USC is all about making a difference in the local community and whilst domestic violence is personally experienced by individuals, it’s not a private, personal matter. It’s a public matter, because the scale is so extreme that it is affecting the substance of communities. This is why USC was keen to host such important discussions at this important community event.
So the University of the Sunshine Coast is proud to be joining SunnyKids, SCOPE, in Place, Uniting Care Community and the Suncoast Community Legal Service Inc. to form the Sunshine Coast Domestic Violence Action Group, and to host the 2015 Sunshine Coast Domestic and Family Violence Symposium to be known as ‘Make it Stop' A Sunshine Coast Plan to Stop DV.

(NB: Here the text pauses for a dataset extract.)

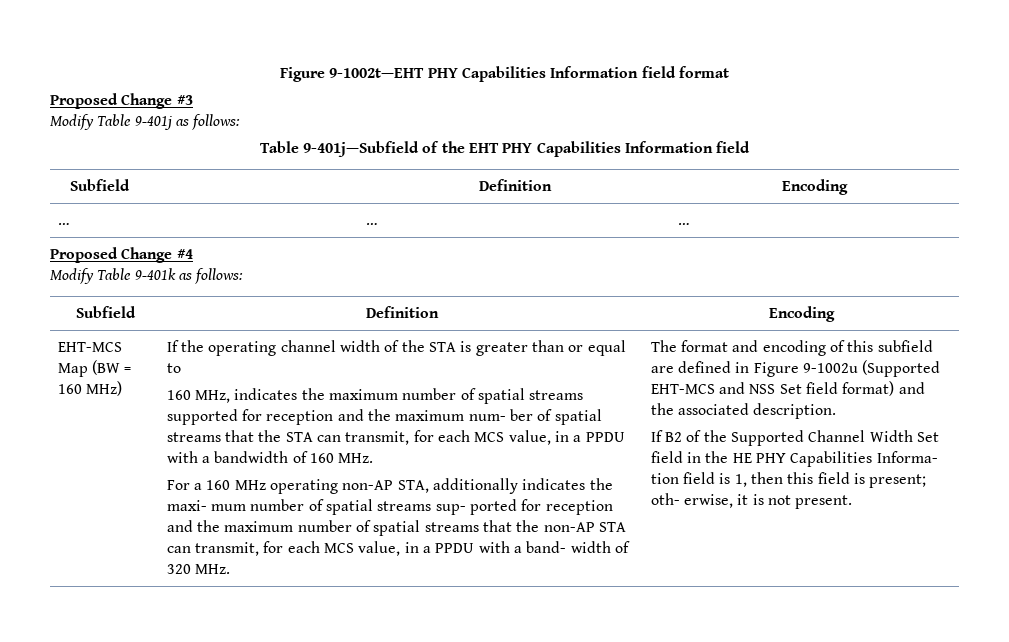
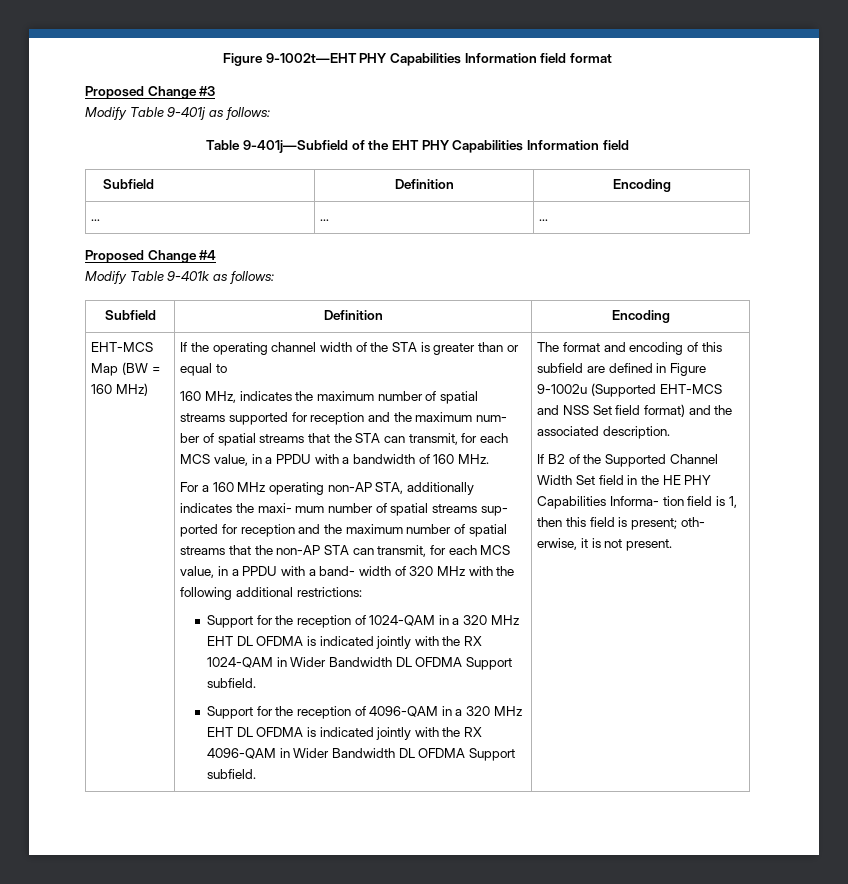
[195,564,231,574] MHz. -> [436,566,515,576] [180,587,362,600] [206,615,519,628] [206,636,483,649] [206,657,512,670] [206,678,256,688] [206,706,522,719] [206,727,483,740] [206,748,515,761] [206,769,256,779] MHz with the following additional restrictions: // Support for the reception of 1024-QAM in a 320 MHz EHT DL OFDMA is indicated jointly with the RX 1024-QAM in Wider Bandwidth DL OFDMA Support subfield. // Support for the reception of 4096-QAM in a 320 MHz EHT DL OFDMA is indicated jointly with the RX 4096-QAM in Wider Bandwidth DL OFDMA Support subfield.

The Symposium will create a unified voice, on a local level, of organisations and professionals working within the sector and experiencing the increasing strain domestic violence issues have on resources. I understand that the afternoon session will include a work group discussion on the community’s desired responses to various aspects of domestic violence to help create a best-practice response to be provided to Government.
You have a big day ahead that will help shape our regional community to be a better place, especially for those who are touched by domestic violence. I wish you every success with your deliberations.